Saved entries
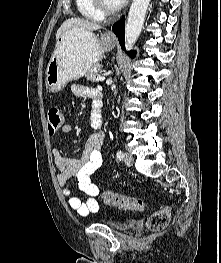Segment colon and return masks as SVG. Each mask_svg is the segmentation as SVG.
<instances>
[{
    "mask_svg": "<svg viewBox=\"0 0 221 263\" xmlns=\"http://www.w3.org/2000/svg\"><path fill=\"white\" fill-rule=\"evenodd\" d=\"M63 124V112L58 107H52L47 112V126L50 134L56 133ZM101 199L105 205L120 210L142 212L144 202L141 199L129 197L112 191H104ZM170 221L169 207L161 208L152 213L147 220V227L152 232L164 230Z\"/></svg>",
    "mask_w": 221,
    "mask_h": 263,
    "instance_id": "colon-1",
    "label": "colon"
}]
</instances>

## Written request
Repeat the items above word for word, leaving out the pictures.

## Result of the task
Segment colon and return masks as SVG. Each mask_svg is the segmentation as SVG.
<instances>
[{
    "mask_svg": "<svg viewBox=\"0 0 221 263\" xmlns=\"http://www.w3.org/2000/svg\"><path fill=\"white\" fill-rule=\"evenodd\" d=\"M63 124V112L58 107H52L47 112V126L50 134L56 133ZM101 199L105 205L120 210L142 212L144 202L141 199L129 197L112 191H104ZM170 221L169 207L161 208L152 213L147 220V227L152 232L164 230Z\"/></svg>",
    "mask_w": 221,
    "mask_h": 263,
    "instance_id": "colon-1",
    "label": "colon"
}]
</instances>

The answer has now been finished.